Disorders of the Nervous System
Author: Gustavo Juantorena | Email: gjuantorena@gmail.com
Gustavo Juantorena1°, Waleska Berrios2°, María Cecilia Fernández2°, Betsabe León2°, Agustín Ibáñez3°4°5°6°, Agustín Petroni7°, Juan E. Kamienkowski1°8°9°
1° Laboratorio de Inteligencia Artificial Aplicada, Instituto de Ciencias de la Computación (FCEyN, UBA – CONICET)
2° Departamento de Neurología Cognitiva, Hospital Italiano de Buenos Aires,
3° Latin American Brain Health Institute (BrainLat), Santiago, Chile.
4° Trinity College Dublin (TCD), Dublin, Ireland
5° Global Brain Health Institute (GBHI)
6° University of California San Francisco (UCSFA)
7° Universidad de Gothenburg, Gothenburg, Suecia
8° Departamento de Computación, Facultad de Ciencias Exactas y Naturales, Universidad de Buenos Aires, Argentina
9° Maestría de Explotación de Datos y Descubrimiento del Conocimiento, Facultad de Ciencias Exactas y Naturales – Facultad de Ingeniería, Universidad de Buenos Aires, Argentina
In this study, we apply a novel computerized version of the Trail Making Test (c-TMT), designed to track hand and eye movements across multiple trials, addressing key limitations of the traditional pen-and-paper version. Our research involved adults diagnosed with mild cognitive impairment (MCI) and a matched healthy control group (HC). Using a standard computer mouse and eye-tracking hardware, we captured detailed task-related features and conducted various analyses to identify digital markers of cognitive function.
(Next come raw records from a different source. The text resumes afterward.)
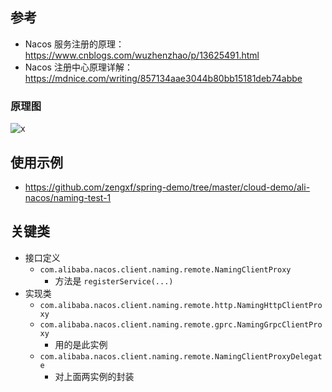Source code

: ## 参考
- Nacos 服务注册的原理： https://www.cnblogs.com/wuzhenzhao/p/13625491.html
- Nacos 注册中心原理详解： https://mdnice.com/writing/857134aae3044b80bb15181deb74abbe

### 原理图
![x](https://img2020.cnblogs.com/blog/1383365/202009/1383365-20200908194923223-29413080.png)


## 使用示例
- https://github.com/zengxf/spring-demo/tree/master/cloud-demo/ali-nacos/naming-test-1


## 关键类
- 接口定义
  - `com.alibaba.nacos.client.naming.remote.NamingClientProxy`
    - 方法是 `registerService(...)`
- 实现类
  - `com.alibaba.nacos.client.naming.remote.http.NamingHttpClientProxy`
  - `com.alibaba.nacos.client.naming.remote.gprc.NamingGrpcClientProxy`
    - 用的是此实例
  - `com.alibaba.nacos.client.naming.remote.NamingClientProxyDelegate`
    - 对上面两实例的封装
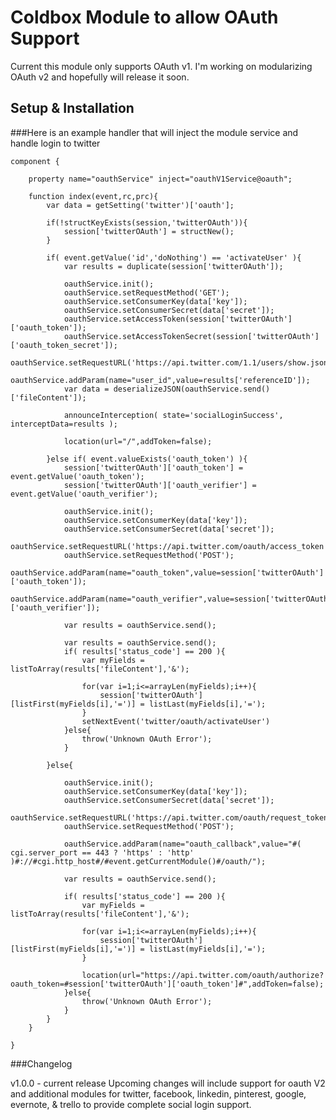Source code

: Coldbox Module to allow OAuth Support
================

Current this module only supports OAuth v1. I'm working on modularizing OAuth v2 and hopefully will release it soon.

Setup & Installation
---------------------

###Here is an example handler that will inject the module service and handle login to twitter

	component {

		property name="oauthService" inject="oauthV1Service@oauth";

		function index(event,rc,prc){
			var data = getSetting('twitter')['oauth'];

			if(!structKeyExists(session,'twitterOAuth')){
				session['twitterOAuth'] = structNew();
			}

			if( event.getValue('id','doNothing') == 'activateUser' ){
				var results = duplicate(session['twitterOAuth']);

				oauthService.init();
				oauthService.setRequestMethod('GET');
				oauthService.setConsumerKey(data['key']);
				oauthService.setConsumerSecret(data['secret']);
				oauthService.setAccessToken(session['twitterOAuth']['oauth_token']);
				oauthService.setAccessTokenSecret(session['twitterOAuth']['oauth_token_secret']);
				oauthService.setRequestURL('https://api.twitter.com/1.1/users/show.json');
				oauthService.addParam(name="user_id",value=results['referenceID']);
				var data = deserializeJSON(oauthService.send()['fileContent']);

				announceInterception( state='socialLoginSuccess', interceptData=results );

				location(url="/",addToken=false);

			}else if( event.valueExists('oauth_token') ){
				session['twitterOAuth']['oauth_token'] = event.getValue('oauth_token');
				session['twitterOAuth']['oauth_verifier'] = event.getValue('oauth_verifier');

				oauthService.init();
				oauthService.setConsumerKey(data['key']);
				oauthService.setConsumerSecret(data['secret']);
				oauthService.setRequestURL('https://api.twitter.com/oauth/access_token');
				oauthService.setRequestMethod('POST');
				oauthService.addParam(name="oauth_token",value=session['twitterOAuth']['oauth_token']);
				oauthService.addParam(name="oauth_verifier",value=session['twitterOAuth']['oauth_verifier']);

				var results = oauthService.send();

				var results = oauthService.send();
				if( results['status_code'] == 200 ){
					var myFields = listToArray(results['fileContent'],'&');

					for(var i=1;i<=arrayLen(myFields);i++){
						session['twitterOAuth'][listFirst(myFields[i],'=')] = listLast(myFields[i],'=');
					}
					setNextEvent('twitter/oauth/activateUser')
				}else{
					throw('Unknown OAuth Error');
				}

			}else{

				oauthService.init();
				oauthService.setConsumerKey(data['key']);
				oauthService.setConsumerSecret(data['secret']);
				oauthService.setRequestURL('https://api.twitter.com/oauth/request_token');
				oauthService.setRequestMethod('POST');

				oauthService.addParam(name="oauth_callback",value="#( cgi.server_port == 443 ? 'https' : 'http' )#://#cgi.http_host#/#event.getCurrentModule()#/oauth/");

				var results = oauthService.send();

				if( results['status_code'] == 200 ){
					var myFields = listToArray(results['fileContent'],'&');

					for(var i=1;i<=arrayLen(myFields);i++){
						session['twitterOAuth'][listFirst(myFields[i],'=')] = listLast(myFields[i],'=');
					}

					location(url="https://api.twitter.com/oauth/authorize?oauth_token=#session['twitterOAuth']['oauth_token']#",addToken=false);
				}else{
					throw('Unknown OAuth Error');
				}
			}
		}

	}

###Changelog

v1.0.0 - current release
Upcoming changes will include support for oauth V2 and additional modules for twitter, facebook, linkedin, pinterest, google, evernote, & trello to provide complete social login support.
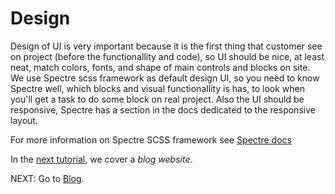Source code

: # Design

Design of UI is very important because it is the first thing that customer see on project (before the functionallity and code), so UI should be nice, at least neat, match colors, fonts, and shape of main controls and blocks on site. We use Spectre scss framework as default design UI, so you need to know Spectre well, which blocks and visual functionallity is has, to look when you'll get a task to do some block on real project. Also the UI should be responsive, Spectre has a section in the docs dedicated to the responsive layout.

For more information on Spectre SCSS framework see [Spectre docs](https://picturepan2.github.io/spectre/getting-started.html)

In the [next tutorial](/blog/), we cover a _blog website_.

NEXT: Go to [Blog](/blog/).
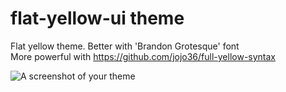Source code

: # flat-yellow-ui theme

Flat yellow theme.
Better with 'Brandon Grotesque' font  
More powerful with https://github.com/jojo36/full-yellow-syntax

![A screenshot of your theme](http://josselinbodan.fr/img/yellow-theme.png)
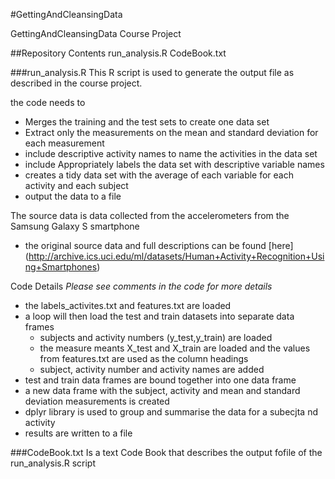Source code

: #GettingAndCleansingData

GettingAndCleansingData Course Project

##Repository Contents
run_analysis.R
CodeBook.txt

###run_analysis.R
This R script is used to generate the output file as described in the course project.

the code needs to
- Merges the training and the test sets to create one data set
- Extract only the measurements on the mean and standard deviation for each measurement
- include descriptive activity names to name the activities in the data set
- include Appropriately labels the data set with descriptive variable names
- creates a tidy data set with the average of each variable for each activity and each subject 
- output the data to a file

The source data is data collected from the accelerometers from the Samsung Galaxy S smartphone
- the original source data and full descriptions can be found [here] (http://archive.ics.uci.edu/ml/datasets/Human+Activity+Recognition+Using+Smartphones)

Code Details
*Please see comments in the code for more details*
- the labels_activites.txt and features.txt are loaded
- a loop will then load the test and train datasets into separate data frames
	- subjects and activity numbers (y_test,y_train) are loaded
	- the measure meants X_test and X_train are loaded and the values from features.txt are used as the column headings
	- subject, activity number and activity names are added
- test and train data frames are bound together into one data frame
- a new data frame with the subject, activity and mean and standard deviation measurements is created
- dplyr library is used to group and summarise the data for a subecjta nd activity
- results are written to a file

###CodeBook.txt
Is a text Code Book that describes the output fofile of the run_analysis.R script



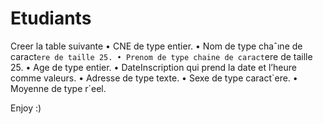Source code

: # Etudiants
Creer la table suivante
• CNE de type entier.
• Nom de type chaˆıne de caract`ere de taille 25.
• Prenom de type chaine de caract`ere de taille 25.
• Age de type entier.
• DateInscription qui prend la date et l’heure comme valeurs.
• Adresse de type texte.
• Sexe de type caract`ere.
• Moyenne de type r´eel.

Enjoy :)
Participants also completed a comprehensive neuropsychological battery, including the Paper-and-Pencil TMT, Digit Symbol Test, Forward and Backward Digit Span, and the Clock Drawing Test. We explored the correlations between c-TMT measures and standardized executive function tests to uncover novel markers of executive function.
Our findings revealed statistically significant differences between the MCI and HC groups, not only in traditional behavioral measures (e.g., time to complete trials) but also in eye-movement-specific features such as scanpath length (i.e., number of fixations). Furthermore, we trained several machine learning algorithms on the hand and eye movement data to accurately classify MCI and healthy controls.
We advocate for complementary digital tools in neuropsychology to enhance the precision and effectiveness of cognitive assessments.